The changed Wifi channel is caused by me having two access points (Ubiquiti), and the controller software occasionally changing the channel the APs are using. In hindsight I’m wondering if the occasionally changing Wifi channels and the two APs can have an influence on this. I turned the 2nd AP on April 15 (or thereabouts). However, the controller had been changing the Wifi channel of the one AP before then. I think the 2nd AP has actually caused the channels to be more stable. In other words, some of the channel jumping will be Iotawatt jumping to a different AP. Just thought I’d give you all potentially relevant information.

The restarts are related to WiFi issues. They are happening every few days and not really a big deal with respect to monitoring integrity. The heap issues that cause them are happening at a lower level than the IoTaWatt firmware. If you can get the IoTaWatt to stick to one AP, that might resolve it.

The issue of Emoncms upload restarts is a different issue. Yes, it’s aggravated by the restarts, but might also have something to do with the way your local instance uses the Reddis database cache.

When the Emoncms uploader starts, it queries the Emoncms inputs status to determine the time of last posting, with the intention of resuming from that point. Emoncms keeps that inputs database in memory using the reddis cache. If your Emoncms has restarted recently, that cache is lost, and IoTaWatt then sees the node as new and tries to upload from the earliest date in the current log, or the “upload history from” date in your IoTaWatt Emoncms setup. Whichever is most recent.

So the first thing I recommend for folks with a local Emoncms instance is to occasionally ratchet up that “upload history from” date to have a backstop.

The more effective way to deal with the issue is to add reddis persistance to the Emoncms reddis.
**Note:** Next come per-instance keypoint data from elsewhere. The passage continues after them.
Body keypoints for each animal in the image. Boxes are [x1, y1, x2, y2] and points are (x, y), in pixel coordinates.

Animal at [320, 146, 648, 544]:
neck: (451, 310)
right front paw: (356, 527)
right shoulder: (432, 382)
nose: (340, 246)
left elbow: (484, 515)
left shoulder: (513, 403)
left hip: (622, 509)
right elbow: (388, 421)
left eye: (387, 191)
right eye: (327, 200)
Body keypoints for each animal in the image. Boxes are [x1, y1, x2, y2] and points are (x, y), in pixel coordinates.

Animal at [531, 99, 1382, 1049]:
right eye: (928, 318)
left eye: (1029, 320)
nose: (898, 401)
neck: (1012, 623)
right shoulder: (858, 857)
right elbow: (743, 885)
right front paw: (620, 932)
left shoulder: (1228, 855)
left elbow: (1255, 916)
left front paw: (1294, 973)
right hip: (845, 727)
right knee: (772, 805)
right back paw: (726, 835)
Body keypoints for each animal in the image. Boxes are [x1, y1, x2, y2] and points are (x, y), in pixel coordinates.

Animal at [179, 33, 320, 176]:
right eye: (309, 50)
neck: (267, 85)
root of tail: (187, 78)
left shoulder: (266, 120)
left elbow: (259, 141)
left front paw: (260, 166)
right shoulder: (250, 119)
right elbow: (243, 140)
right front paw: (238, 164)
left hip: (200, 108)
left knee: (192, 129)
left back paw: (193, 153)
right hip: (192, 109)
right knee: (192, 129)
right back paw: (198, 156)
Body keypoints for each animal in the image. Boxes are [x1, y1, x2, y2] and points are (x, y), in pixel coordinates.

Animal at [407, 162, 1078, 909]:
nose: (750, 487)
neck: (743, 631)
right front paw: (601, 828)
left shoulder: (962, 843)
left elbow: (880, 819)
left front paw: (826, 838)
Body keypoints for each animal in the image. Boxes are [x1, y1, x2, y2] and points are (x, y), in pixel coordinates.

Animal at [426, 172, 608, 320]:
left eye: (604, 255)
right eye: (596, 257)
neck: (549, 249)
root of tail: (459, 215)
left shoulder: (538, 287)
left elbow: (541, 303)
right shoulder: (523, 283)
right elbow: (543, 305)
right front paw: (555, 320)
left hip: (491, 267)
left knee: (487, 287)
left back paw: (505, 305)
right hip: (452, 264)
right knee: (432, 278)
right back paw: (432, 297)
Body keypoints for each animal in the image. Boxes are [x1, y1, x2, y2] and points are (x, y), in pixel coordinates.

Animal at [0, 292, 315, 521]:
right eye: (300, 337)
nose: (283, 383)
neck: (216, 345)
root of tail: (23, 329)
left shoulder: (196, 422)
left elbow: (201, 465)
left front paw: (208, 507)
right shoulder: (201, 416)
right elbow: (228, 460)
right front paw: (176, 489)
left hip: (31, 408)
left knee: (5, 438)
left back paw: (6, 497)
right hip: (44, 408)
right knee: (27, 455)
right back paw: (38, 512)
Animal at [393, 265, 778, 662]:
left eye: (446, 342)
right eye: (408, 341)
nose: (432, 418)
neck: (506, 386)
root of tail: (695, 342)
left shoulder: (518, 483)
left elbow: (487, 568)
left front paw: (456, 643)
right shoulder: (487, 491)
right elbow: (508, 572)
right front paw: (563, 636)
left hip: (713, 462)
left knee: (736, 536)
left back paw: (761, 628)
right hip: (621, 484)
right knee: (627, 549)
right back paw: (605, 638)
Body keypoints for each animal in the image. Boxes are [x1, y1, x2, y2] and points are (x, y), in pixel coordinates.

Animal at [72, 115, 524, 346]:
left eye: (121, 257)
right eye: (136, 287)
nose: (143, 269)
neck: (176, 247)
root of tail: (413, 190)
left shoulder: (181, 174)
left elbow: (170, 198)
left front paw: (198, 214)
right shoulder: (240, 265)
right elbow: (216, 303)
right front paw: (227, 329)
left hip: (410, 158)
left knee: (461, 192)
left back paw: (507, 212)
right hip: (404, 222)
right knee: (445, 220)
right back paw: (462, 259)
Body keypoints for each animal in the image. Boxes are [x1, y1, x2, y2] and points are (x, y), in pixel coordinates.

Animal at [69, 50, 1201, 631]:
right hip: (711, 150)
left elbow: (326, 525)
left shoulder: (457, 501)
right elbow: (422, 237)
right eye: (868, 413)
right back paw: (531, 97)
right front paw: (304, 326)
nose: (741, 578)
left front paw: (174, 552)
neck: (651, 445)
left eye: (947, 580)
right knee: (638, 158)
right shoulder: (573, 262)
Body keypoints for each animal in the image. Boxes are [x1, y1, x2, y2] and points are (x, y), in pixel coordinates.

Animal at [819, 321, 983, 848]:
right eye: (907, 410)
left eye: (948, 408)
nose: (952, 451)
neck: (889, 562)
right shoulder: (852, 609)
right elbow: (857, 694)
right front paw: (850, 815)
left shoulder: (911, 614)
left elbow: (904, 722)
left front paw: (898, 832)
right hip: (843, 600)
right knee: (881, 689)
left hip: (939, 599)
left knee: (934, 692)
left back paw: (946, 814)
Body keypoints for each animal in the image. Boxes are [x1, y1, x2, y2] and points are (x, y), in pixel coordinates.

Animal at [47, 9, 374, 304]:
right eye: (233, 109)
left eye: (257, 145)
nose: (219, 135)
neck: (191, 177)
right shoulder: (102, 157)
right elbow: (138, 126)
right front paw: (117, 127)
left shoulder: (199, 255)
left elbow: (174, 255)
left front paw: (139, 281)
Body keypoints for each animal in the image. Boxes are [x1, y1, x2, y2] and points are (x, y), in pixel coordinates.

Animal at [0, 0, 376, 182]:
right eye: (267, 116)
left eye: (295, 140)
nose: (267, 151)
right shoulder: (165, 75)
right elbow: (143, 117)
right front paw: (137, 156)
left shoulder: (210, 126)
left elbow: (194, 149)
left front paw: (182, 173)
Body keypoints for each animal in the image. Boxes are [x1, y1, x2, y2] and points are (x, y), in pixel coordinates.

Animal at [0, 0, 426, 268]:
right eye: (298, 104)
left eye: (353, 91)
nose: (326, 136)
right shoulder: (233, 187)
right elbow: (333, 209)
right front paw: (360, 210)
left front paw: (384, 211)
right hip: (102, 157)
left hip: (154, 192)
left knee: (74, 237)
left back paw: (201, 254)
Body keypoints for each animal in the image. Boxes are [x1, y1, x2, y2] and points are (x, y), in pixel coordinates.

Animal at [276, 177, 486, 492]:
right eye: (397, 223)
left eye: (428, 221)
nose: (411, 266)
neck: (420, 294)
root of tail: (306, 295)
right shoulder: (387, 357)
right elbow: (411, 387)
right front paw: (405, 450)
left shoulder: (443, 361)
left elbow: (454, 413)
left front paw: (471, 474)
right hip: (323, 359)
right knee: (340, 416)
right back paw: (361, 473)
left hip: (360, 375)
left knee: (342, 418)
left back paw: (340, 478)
Emoncms uses reddis to reduce SDcard wear that would result from updating the inputs database after every write. Reddis has several persistance modes, but the one I recommend makes an image of the database at regular intervals. I would recommend daily. With that, your restart would at most replay one day’s upload.

I don’t know exactly how to set the persistence, but it’s explained in the reddis site
here

.The Emoncms folks don’t setup their releases with reddis persistence because their products are real-time or near-time only. In the event of an extended communication or server outage, the data is simply lost and it resumes from the time of service restoration. Because IoTaWatt retains all of the historical data, it can take the extra step of querying Emoncms and resuming from the point of failure. Enterprise Emoncms (Emoncms.org) doesn’t have this reddit issue.